Breaking the Board

Sep 02

Several years aBreaking the Boardgo, as I began focusing on my own personal growth and what I wanted to do with my life, I attended a workshop where one of the exercises was breaking a board with our hand. The purpose was not an idle exercise in physical strength. The purpose was to overcome fear.

On the near side of the board, we wrote what we were afraid of. On the far side of the board, we wrote what we would have or be if we overcame our fear. On the near side I wrote, “Fear of losing my relationship with my family if I pursue my vision and purpose.” On the far side, I wrote, “I am going to pursue my vision and purpose and I’m bringing my family with me into full human potential.”

As I took my stance to break the board, the instructors warned us that students who focused on their fears didn’t break the board. They instructed us instead to focus on the far side of the board: what we would have or be if we overcame our fear.

I slammed my arm forward into the board, focusing on pursuing my vision and purpose and bringing my family with me into full human potential. The board snapped.

How about you? Can you keep your focus on your vision and purpose and slam through your own board?

Benevolence and Leadership. Valuable? Possible?

Jul 31

A recent post on the Business Spirituality LinkedIn site asked: “What difference can a benevolent leader bring to people and organizations? Is it possible to be benevolent without being naive?”

I’m not sure benevolence is the right word here. Benevolence, to me, implies giving to others, sometimes without including myself in the benevolence. I find myself preferring the word compassion. The word compassion, to me, has more of a sense of having walked in the shoes of the other, having experienced their suffering, and supporting all of us in moving toward a more joyful, purposeful life. Compassion is essential to good leadership.

One of my life long lessons has been learning how to expand into my own spiritual understanding and power and then use that spiritual understanding and power to support others as they expand into the fully developed, unique individuals they are intended to be. Supporting them does not mean giving them whatever they want. Often, it means challenging their current thought processes or flat out saying ‘no.’ This is the role of the spiritual warrior.

I was very fortunate to have had two wonderful parents. Both were teachers. Both were fair and compassionate. Both valued order and structure, and yet, there was always space for play and creativity in our home. My parents truly led by example. Because I was happy, I never questioned their leadership. I knew I was loved, respected, and valued. I did what they told me to do simply because I trusted them.

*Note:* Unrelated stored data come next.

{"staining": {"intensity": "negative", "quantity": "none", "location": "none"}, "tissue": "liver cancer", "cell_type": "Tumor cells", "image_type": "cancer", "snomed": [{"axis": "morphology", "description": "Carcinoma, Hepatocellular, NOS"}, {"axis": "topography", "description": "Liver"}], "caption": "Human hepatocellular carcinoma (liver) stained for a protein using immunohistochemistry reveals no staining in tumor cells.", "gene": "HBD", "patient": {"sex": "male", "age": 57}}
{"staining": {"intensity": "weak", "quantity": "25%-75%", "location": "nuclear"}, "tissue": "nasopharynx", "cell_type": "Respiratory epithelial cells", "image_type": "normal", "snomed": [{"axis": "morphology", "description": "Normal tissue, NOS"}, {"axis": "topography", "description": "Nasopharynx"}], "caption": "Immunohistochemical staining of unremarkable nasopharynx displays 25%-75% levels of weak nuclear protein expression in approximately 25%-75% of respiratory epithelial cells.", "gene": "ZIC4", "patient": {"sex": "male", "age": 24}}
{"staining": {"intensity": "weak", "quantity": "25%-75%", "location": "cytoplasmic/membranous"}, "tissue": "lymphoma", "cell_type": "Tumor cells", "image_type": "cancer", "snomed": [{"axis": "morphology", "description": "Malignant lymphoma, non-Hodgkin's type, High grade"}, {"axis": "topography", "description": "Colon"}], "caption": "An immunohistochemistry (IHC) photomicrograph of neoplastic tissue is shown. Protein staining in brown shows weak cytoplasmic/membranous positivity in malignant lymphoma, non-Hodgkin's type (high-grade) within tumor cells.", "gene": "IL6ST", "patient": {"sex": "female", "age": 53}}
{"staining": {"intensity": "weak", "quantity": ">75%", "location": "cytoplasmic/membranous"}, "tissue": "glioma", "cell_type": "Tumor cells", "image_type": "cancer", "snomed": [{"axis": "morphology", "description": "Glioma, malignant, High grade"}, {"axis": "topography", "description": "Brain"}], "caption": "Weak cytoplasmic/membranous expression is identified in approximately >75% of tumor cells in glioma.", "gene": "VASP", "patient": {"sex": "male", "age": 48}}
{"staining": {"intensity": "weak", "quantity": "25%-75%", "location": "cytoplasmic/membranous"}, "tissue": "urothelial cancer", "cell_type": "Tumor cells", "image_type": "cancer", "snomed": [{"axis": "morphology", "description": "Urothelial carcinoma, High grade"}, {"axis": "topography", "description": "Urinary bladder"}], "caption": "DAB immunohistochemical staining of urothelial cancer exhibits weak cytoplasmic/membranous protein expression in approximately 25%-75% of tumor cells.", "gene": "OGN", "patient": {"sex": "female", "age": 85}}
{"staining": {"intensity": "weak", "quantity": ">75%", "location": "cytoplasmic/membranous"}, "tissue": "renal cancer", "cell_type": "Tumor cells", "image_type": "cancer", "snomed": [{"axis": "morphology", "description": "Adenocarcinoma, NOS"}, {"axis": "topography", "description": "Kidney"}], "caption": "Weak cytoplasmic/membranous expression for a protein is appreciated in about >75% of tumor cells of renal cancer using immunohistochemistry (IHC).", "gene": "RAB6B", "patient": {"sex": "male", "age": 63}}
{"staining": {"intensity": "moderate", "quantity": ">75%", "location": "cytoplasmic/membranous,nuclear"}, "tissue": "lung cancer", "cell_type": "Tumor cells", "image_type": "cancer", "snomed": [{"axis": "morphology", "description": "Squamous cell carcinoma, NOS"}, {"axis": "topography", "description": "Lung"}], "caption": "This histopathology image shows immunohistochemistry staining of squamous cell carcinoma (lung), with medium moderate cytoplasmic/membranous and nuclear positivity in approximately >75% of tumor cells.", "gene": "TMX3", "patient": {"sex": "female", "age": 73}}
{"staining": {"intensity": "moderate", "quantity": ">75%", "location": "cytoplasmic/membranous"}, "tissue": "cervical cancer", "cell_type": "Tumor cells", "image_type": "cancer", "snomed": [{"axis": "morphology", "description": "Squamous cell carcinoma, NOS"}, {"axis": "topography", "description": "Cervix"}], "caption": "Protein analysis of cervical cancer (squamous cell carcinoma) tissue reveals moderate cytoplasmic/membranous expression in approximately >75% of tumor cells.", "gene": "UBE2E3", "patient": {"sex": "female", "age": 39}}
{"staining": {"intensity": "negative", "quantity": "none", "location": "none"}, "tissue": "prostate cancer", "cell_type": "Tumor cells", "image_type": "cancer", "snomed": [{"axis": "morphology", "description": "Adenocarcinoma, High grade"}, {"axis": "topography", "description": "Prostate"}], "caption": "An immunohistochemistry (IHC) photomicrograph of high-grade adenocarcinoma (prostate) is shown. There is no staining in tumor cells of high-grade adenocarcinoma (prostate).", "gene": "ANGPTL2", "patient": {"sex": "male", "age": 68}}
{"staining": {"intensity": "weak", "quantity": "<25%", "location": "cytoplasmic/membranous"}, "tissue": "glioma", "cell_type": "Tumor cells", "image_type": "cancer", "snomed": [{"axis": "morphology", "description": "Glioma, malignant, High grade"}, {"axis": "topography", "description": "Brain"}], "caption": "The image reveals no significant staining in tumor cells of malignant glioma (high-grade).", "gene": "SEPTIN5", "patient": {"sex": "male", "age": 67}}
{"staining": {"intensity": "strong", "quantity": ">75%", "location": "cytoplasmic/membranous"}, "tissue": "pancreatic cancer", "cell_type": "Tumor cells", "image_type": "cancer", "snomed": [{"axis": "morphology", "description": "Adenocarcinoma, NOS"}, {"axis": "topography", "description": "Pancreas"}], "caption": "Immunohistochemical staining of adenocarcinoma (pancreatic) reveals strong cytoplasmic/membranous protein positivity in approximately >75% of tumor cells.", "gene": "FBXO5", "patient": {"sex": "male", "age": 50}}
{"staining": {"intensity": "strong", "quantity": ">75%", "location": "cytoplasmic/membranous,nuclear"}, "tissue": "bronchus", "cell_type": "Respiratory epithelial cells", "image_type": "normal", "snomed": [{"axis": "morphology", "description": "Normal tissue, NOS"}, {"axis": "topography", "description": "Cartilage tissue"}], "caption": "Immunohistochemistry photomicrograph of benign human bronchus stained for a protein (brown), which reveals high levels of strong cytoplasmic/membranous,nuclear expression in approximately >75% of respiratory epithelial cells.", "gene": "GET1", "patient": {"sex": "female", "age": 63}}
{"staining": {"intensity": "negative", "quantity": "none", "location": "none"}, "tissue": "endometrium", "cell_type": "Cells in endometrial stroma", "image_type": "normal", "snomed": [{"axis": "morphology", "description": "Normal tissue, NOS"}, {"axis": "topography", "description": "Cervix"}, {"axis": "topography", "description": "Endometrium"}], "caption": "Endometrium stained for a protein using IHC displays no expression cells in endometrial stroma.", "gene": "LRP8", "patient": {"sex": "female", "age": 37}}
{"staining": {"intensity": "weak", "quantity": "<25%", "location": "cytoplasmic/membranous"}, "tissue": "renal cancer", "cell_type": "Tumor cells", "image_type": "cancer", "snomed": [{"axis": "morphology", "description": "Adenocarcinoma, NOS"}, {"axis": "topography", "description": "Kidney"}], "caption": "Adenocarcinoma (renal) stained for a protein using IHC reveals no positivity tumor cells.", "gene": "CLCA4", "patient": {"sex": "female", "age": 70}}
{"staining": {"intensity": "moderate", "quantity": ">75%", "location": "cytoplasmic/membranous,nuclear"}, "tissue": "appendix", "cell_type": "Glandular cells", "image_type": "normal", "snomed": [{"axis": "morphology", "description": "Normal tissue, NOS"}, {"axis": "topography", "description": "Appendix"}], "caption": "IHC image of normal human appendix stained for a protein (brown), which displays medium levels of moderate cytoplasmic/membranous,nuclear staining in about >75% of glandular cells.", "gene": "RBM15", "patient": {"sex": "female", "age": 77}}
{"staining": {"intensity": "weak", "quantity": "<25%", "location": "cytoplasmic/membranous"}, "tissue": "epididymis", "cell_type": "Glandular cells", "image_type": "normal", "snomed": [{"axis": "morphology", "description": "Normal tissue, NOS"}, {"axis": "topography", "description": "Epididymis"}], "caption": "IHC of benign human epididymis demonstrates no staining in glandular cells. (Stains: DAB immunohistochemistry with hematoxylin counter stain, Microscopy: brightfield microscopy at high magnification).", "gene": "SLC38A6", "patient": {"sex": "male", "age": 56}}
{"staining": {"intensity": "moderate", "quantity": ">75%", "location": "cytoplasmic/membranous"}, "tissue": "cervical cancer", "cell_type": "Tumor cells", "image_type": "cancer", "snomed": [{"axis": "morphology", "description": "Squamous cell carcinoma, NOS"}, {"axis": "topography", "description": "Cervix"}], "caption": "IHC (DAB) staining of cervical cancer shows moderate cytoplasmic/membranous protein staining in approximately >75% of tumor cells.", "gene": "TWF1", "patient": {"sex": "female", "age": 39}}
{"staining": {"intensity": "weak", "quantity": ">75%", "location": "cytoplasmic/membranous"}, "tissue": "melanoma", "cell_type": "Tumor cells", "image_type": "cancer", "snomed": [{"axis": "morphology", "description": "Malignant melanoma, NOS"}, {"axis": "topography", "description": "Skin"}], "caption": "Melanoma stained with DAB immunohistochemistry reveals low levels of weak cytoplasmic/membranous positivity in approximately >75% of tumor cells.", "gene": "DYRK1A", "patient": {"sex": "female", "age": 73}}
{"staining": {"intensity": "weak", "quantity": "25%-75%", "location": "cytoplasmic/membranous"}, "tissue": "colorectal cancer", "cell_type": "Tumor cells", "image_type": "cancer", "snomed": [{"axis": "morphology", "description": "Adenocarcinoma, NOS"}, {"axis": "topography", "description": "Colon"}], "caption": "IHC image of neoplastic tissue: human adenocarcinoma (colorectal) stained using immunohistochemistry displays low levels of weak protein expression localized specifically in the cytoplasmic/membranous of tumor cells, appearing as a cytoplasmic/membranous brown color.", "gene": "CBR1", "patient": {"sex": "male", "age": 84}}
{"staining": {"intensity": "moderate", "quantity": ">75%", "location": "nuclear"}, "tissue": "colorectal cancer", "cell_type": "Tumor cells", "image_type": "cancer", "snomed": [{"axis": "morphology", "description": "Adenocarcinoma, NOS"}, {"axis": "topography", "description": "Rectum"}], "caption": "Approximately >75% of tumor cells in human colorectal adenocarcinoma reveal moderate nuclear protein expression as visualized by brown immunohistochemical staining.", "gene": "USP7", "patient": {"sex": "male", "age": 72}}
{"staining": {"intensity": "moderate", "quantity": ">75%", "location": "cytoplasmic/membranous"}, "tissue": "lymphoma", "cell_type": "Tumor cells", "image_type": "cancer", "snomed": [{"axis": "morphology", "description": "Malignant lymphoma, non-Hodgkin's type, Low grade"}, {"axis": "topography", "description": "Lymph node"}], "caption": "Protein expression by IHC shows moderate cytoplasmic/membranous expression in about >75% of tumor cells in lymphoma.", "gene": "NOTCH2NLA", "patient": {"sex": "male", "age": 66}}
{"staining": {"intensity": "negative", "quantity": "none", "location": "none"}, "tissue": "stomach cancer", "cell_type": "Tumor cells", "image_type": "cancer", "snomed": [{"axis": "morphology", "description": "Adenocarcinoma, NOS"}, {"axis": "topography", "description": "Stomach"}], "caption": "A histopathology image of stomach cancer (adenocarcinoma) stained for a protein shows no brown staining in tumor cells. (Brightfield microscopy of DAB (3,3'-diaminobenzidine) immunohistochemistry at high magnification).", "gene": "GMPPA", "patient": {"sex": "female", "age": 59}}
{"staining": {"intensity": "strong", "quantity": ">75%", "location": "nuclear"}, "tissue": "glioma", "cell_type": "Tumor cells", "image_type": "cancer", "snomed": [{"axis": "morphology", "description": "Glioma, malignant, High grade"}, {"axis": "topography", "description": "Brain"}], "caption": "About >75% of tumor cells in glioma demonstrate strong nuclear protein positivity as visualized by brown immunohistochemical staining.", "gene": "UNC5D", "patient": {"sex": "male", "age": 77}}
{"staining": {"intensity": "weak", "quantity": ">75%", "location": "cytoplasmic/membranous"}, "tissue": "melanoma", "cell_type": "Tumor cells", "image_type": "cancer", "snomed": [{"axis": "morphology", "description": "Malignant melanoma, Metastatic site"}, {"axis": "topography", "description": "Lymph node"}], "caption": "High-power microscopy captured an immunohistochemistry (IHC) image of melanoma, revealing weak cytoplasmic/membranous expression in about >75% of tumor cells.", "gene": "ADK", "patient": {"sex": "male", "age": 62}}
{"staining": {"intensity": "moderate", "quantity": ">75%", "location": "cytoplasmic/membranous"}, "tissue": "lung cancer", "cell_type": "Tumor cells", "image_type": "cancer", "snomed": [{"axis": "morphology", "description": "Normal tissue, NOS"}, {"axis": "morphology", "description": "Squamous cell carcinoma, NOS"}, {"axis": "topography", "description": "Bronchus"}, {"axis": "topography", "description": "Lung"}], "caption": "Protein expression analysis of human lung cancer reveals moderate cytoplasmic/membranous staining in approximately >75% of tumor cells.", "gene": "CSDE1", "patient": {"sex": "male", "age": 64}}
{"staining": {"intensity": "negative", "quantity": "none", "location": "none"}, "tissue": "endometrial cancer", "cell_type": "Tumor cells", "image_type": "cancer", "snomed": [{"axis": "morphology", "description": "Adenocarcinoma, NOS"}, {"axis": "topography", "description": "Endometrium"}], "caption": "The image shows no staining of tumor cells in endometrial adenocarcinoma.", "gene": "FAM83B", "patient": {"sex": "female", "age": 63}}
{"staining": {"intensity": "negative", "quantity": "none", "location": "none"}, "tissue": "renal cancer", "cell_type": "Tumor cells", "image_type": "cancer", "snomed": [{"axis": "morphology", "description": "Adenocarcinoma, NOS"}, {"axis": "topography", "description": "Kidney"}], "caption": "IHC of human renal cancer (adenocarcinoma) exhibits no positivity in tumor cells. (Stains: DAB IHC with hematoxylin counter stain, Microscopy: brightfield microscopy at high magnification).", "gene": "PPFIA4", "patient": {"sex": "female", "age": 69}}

Then I moved out into the rest of the world and discovered, over and over, through painful experience after painful experience, that not everyone was as kind, benevolent, compassionate and fair as my parents. Other people said negative things about me, verbally abused me, bullied me, and betrayed my trust. I had to learn how to protect myself from all this negative energy. I had to learn how to detach mentally, emotionally, and sometimes physically. I had to learn how to release my fear. I had to learn how to refocus my outrage from judging and blaming the bullies and abusers to shifting the energy of that outrage into being just, fair, and accountable. As painful and sometimes terrifying as it often was, I had to learn how to say ‘no’, I will not enable and support that conduct. I will not stay in a relationship where I am not respected. I will move out of relationships where I am verbally abused. I simply deserve better.

For me, finding the balance between benevolence and naivete requires a constantly shifting awareness of the energy dynamics of any situation. I can then change those dynamics by changing myself. It always requires staying in integrity with my own values of compassion, non-violence, mutual respect, and accountability.

I’ve walked in the shoes of the other. I’ve experienced their suffering. How can I be anything but compassionate toward us all?

Does Evil Really Exist?

Jul 01

Are we asking the wrong question when we ask, “Does evil really exist?”

What if we change the question to: “What does the word “evil” mean to me in this particular experiential context?”

Envision a mother, bound and gagged, forced to watch a brutal gang rape of her beautiful ten-year old daughter. The mother’s and daughter’s physical and emotional pain has to be nothing short of excruciating.

If I were in the shoes of either, it would be easy to label the rapists “cruel”, “brutal”, “uncaring”, and even “evil”. From the rapists’ perspective, they are probably simply showing off their sexual prowess and engaging in male camaraderie. But at what cost to the mother and daughter?

If you’ve never spoken with a woman who has been brutally raped, you have no idea what shame, guilt and anguish she experiences or the years it takes her to heal. If she’s fortunate, her shame, guilt and anguish will eventually turn to rage and outrage, and yes, this rage and outrage may initially be directed at the rapists. Temporarily, she may need to label these men “evil” in order to find the courage to step into her own passion, power and purpose. What will that passion, power and purpose be? To protect herself and all other women on this planet from this type of life-shattering experience and stand firm in her own core respect for and appreciation of herself and all other women.